> _THE PROBLEM_: Reply with nothing but the number of lines in the data below where the word "widget" occurs.

> _GIVEN DATA_:
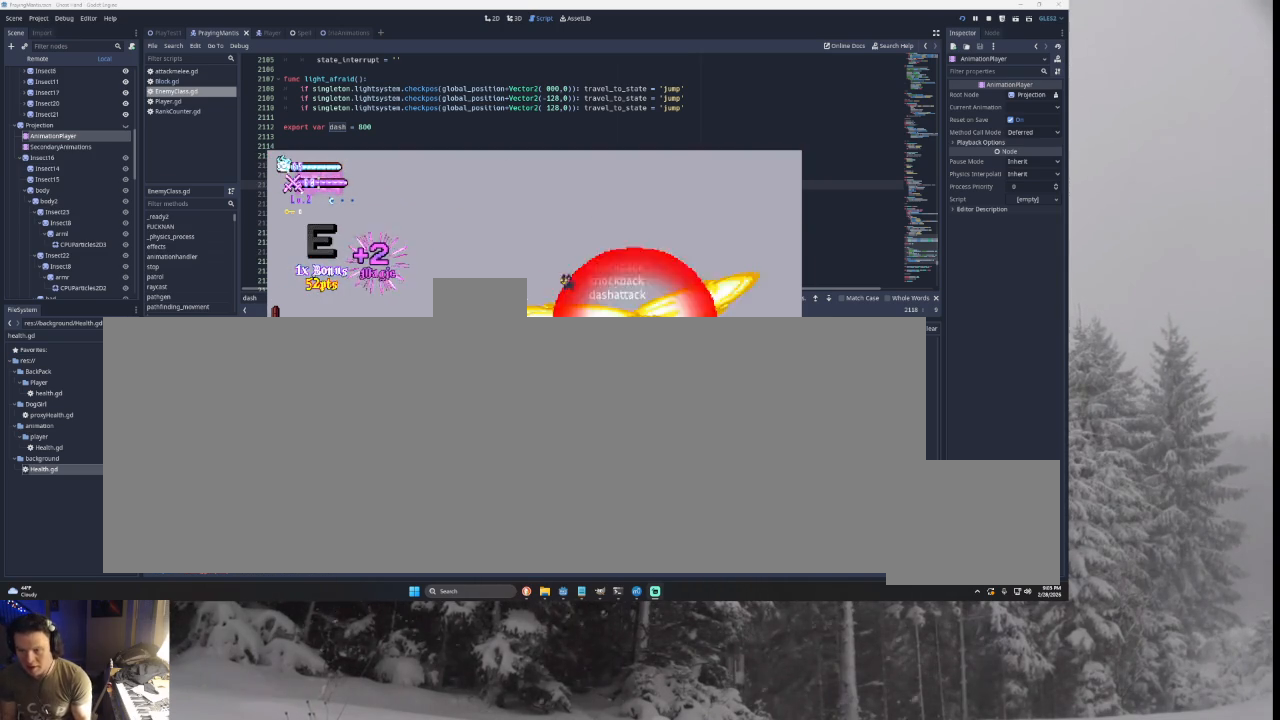
Gameplay with a controller (PlayStation layout); each line is a JSON object with the inputs held at the frame after it. "events" lists button and stick changes between this image and that frame as [ms after this image, input, new state], when the widget could be followed in between. Not read: CROSS L2.
{"buttons": [], "left_stick": "left", "right_stick": "center", "events": [[33, "TRIANGLE", "down"], [167, "TRIANGLE", "up"], [167, "left_stick", "right"], [267, "SQUARE", "down"], [267, "left_stick", "center"], [367, "left_stick", "down-left"], [400, "SQUARE", "up"], [467, "left_stick", "left"]]}
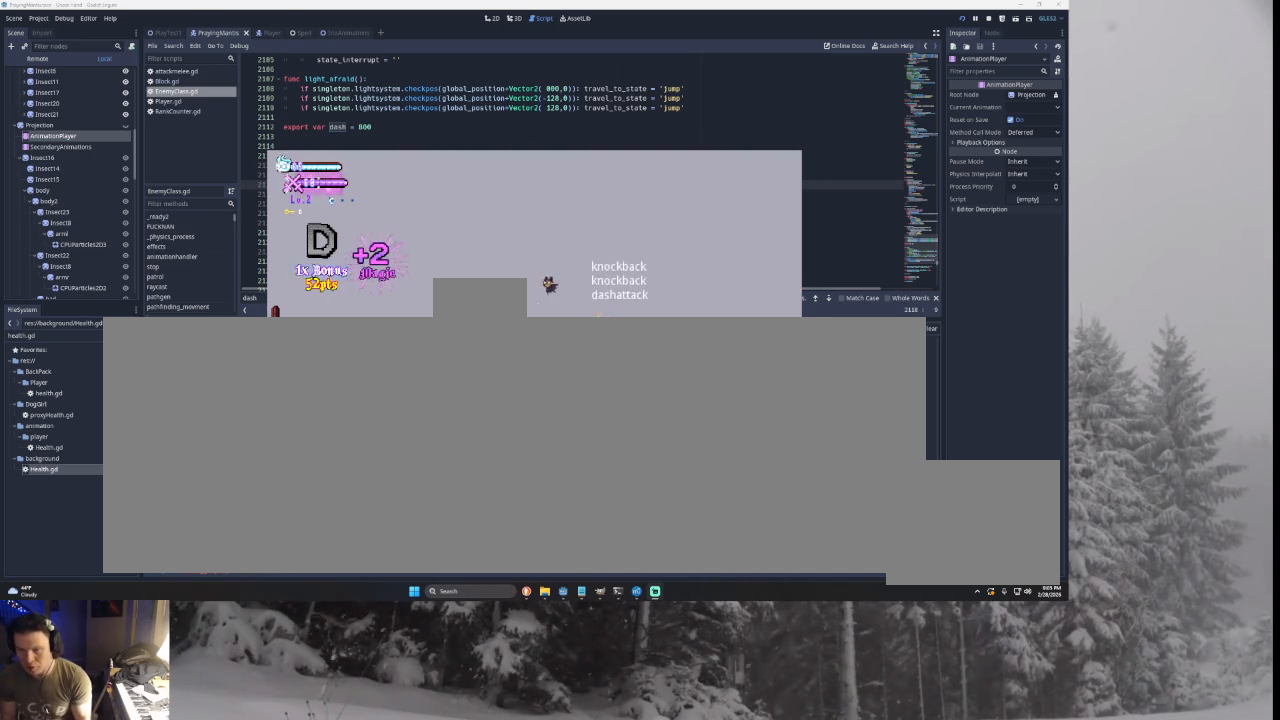
{"buttons": [], "left_stick": "left", "right_stick": "center", "events": [[33, "TRIANGLE", "down"], [133, "left_stick", "right"], [200, "TRIANGLE", "up"], [233, "left_stick", "center"], [267, "SQUARE", "down"], [367, "SQUARE", "up"], [367, "left_stick", "down-left"], [433, "left_stick", "left"]]}
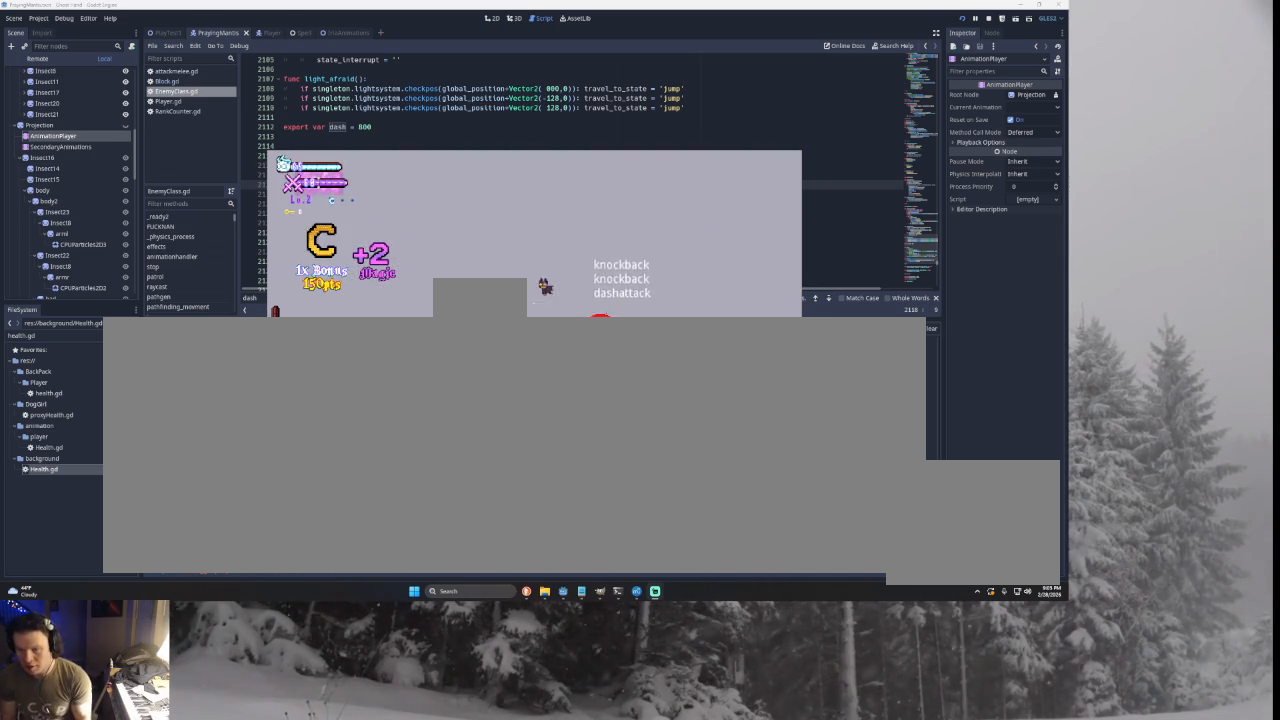
{"buttons": [], "left_stick": "left", "right_stick": "center", "events": [[67, "TRIANGLE", "down"], [133, "left_stick", "down-right"], [200, "TRIANGLE", "up"], [233, "left_stick", "center"], [267, "SQUARE", "down"], [300, "left_stick", "down"], [333, "SQUARE", "up"], [367, "left_stick", "left"]]}
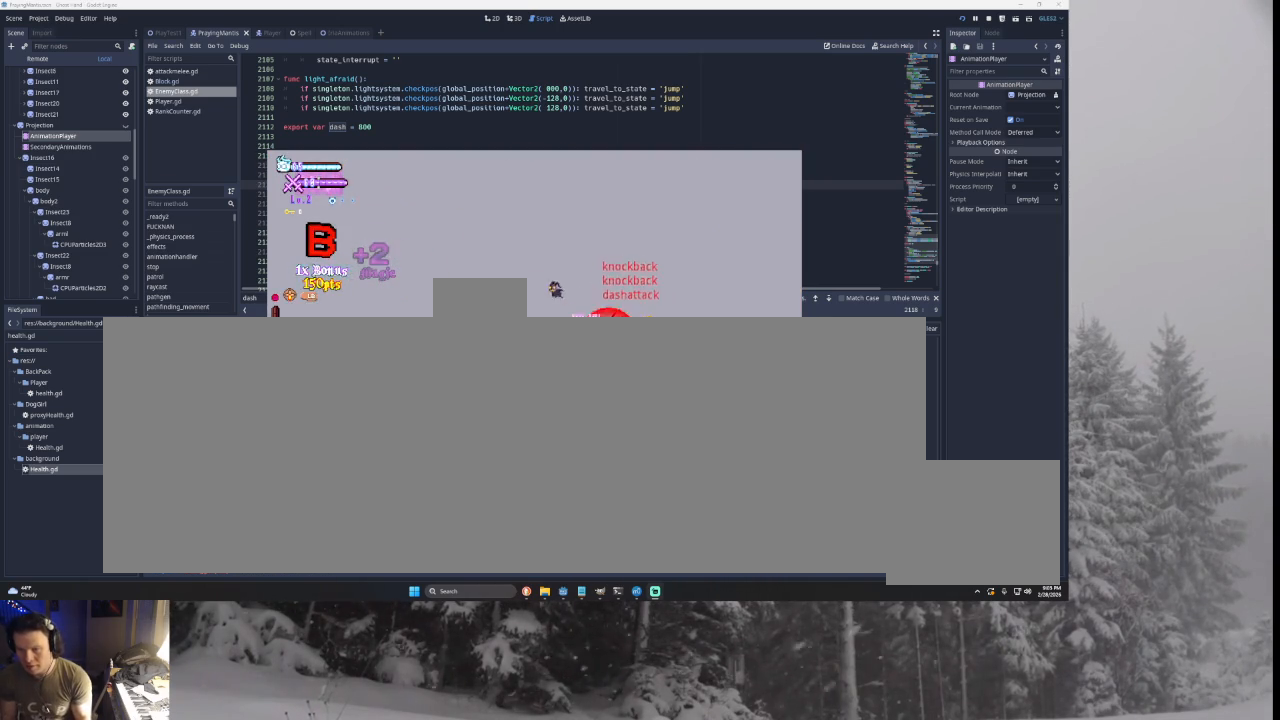
{"buttons": [], "left_stick": "left", "right_stick": "center", "events": [[67, "TRIANGLE", "down"], [67, "left_stick", "center"], [167, "TRIANGLE", "up"], [167, "left_stick", "right"], [233, "SQUARE", "down"], [333, "left_stick", "down-left"], [367, "SQUARE", "up"], [433, "left_stick", "left"]]}
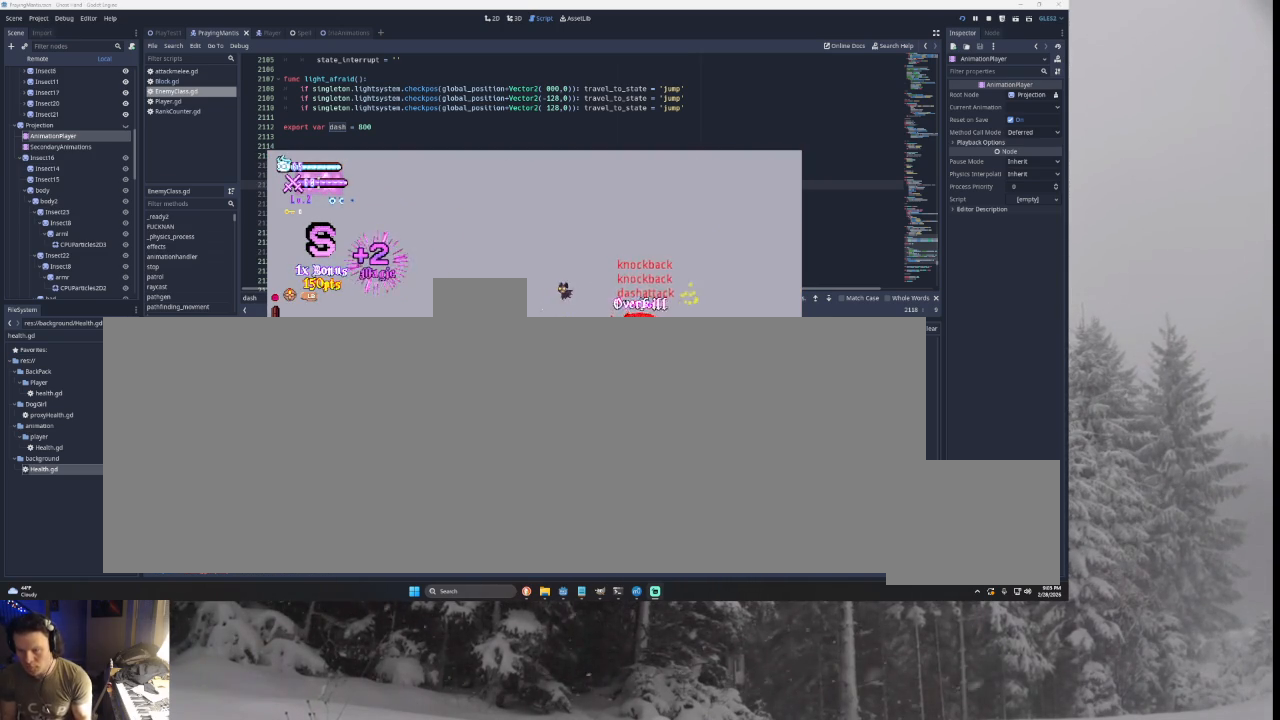
{"buttons": [], "left_stick": "left", "right_stick": "center", "events": []}
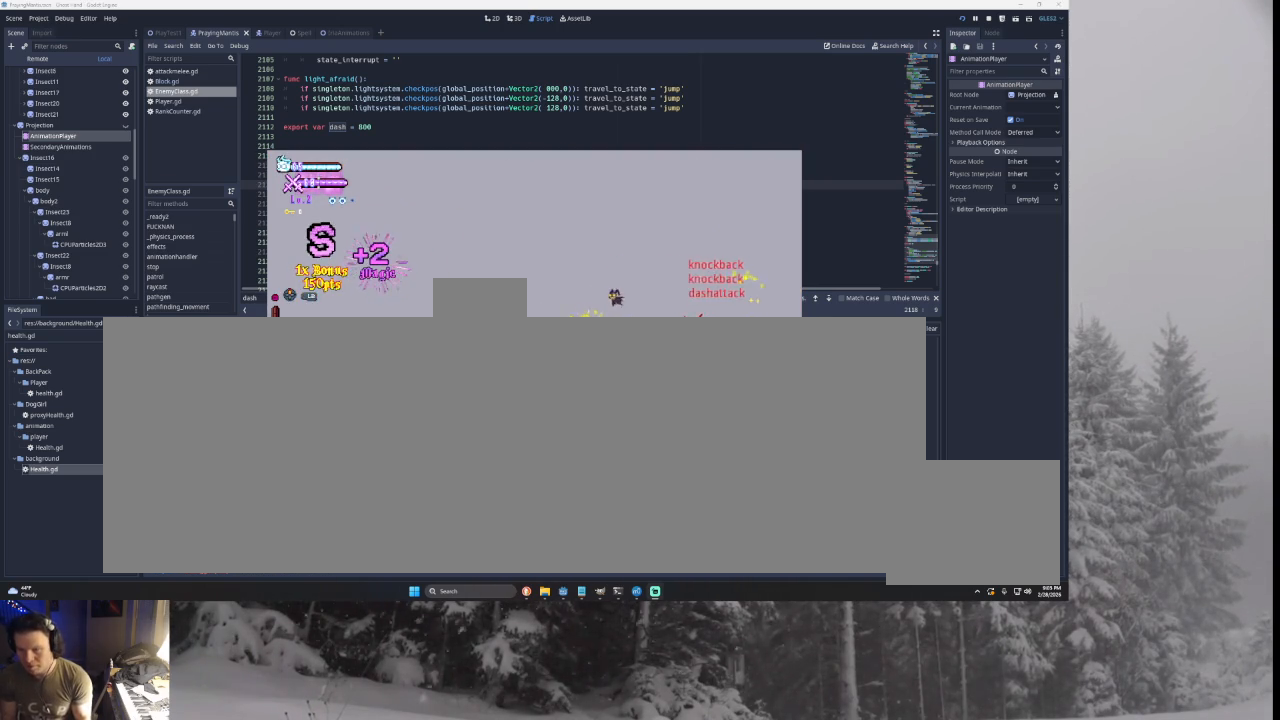
{"buttons": [], "left_stick": "center", "right_stick": "center", "events": [[100, "left_stick", "center"], [233, "START", "down"], [333, "START", "up"]]}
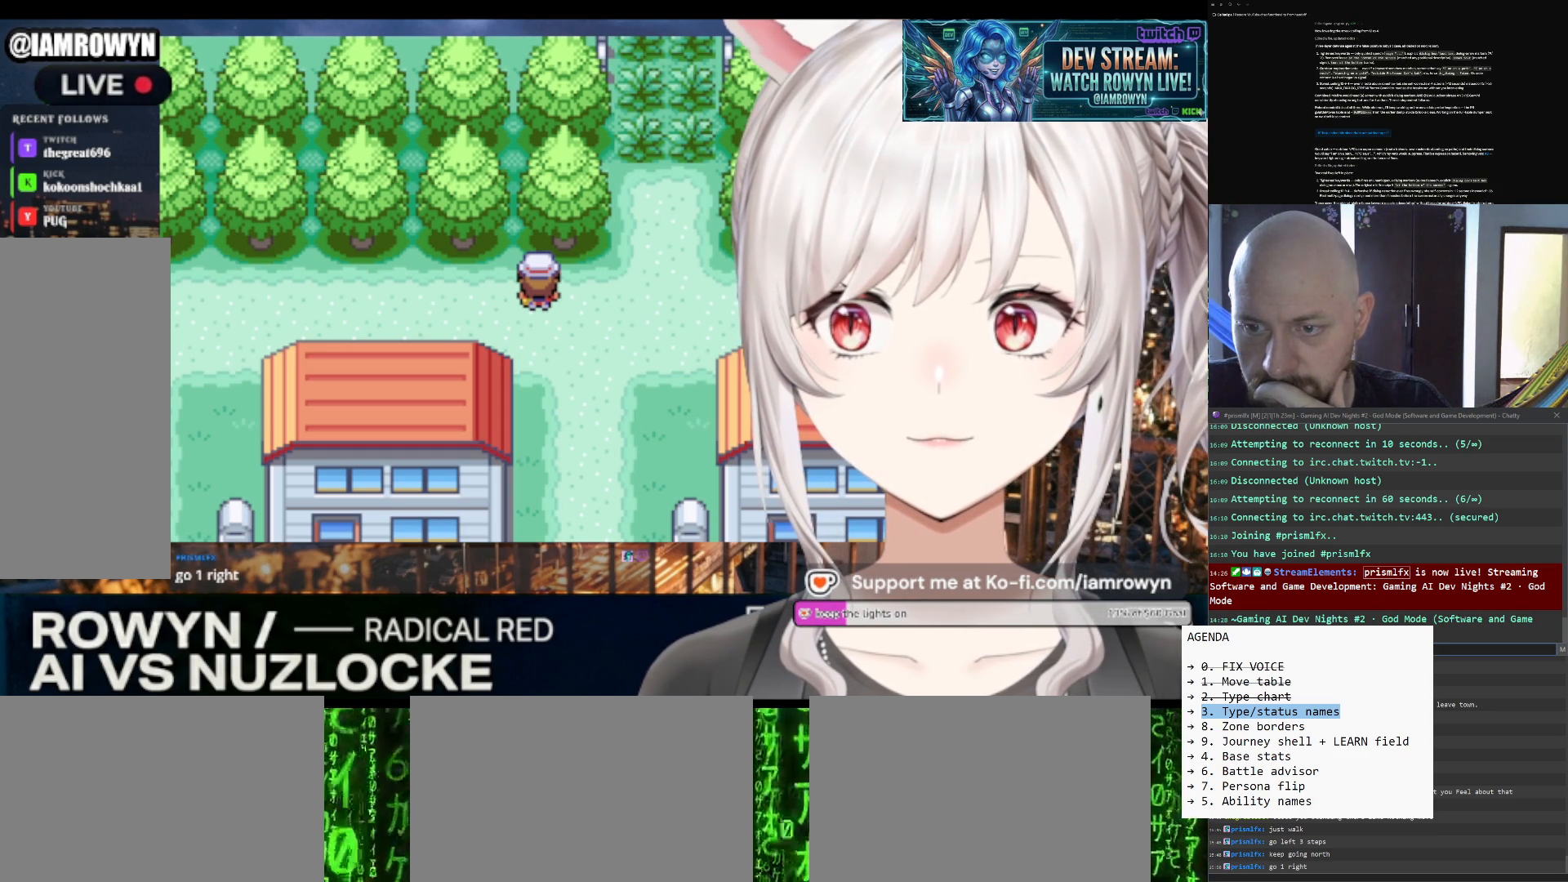
Gameplay with a controller (Nintendo layout); each line is a JSON object with the inputs held at the frame after it. "events" lists button and stick changes between this image and that frame as [ms after this image, input, new state], when the widget could be followed in between. Not read: L3 R3.
{"buttons": ["DPAD_UP"], "events": []}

> _REPLY_: 2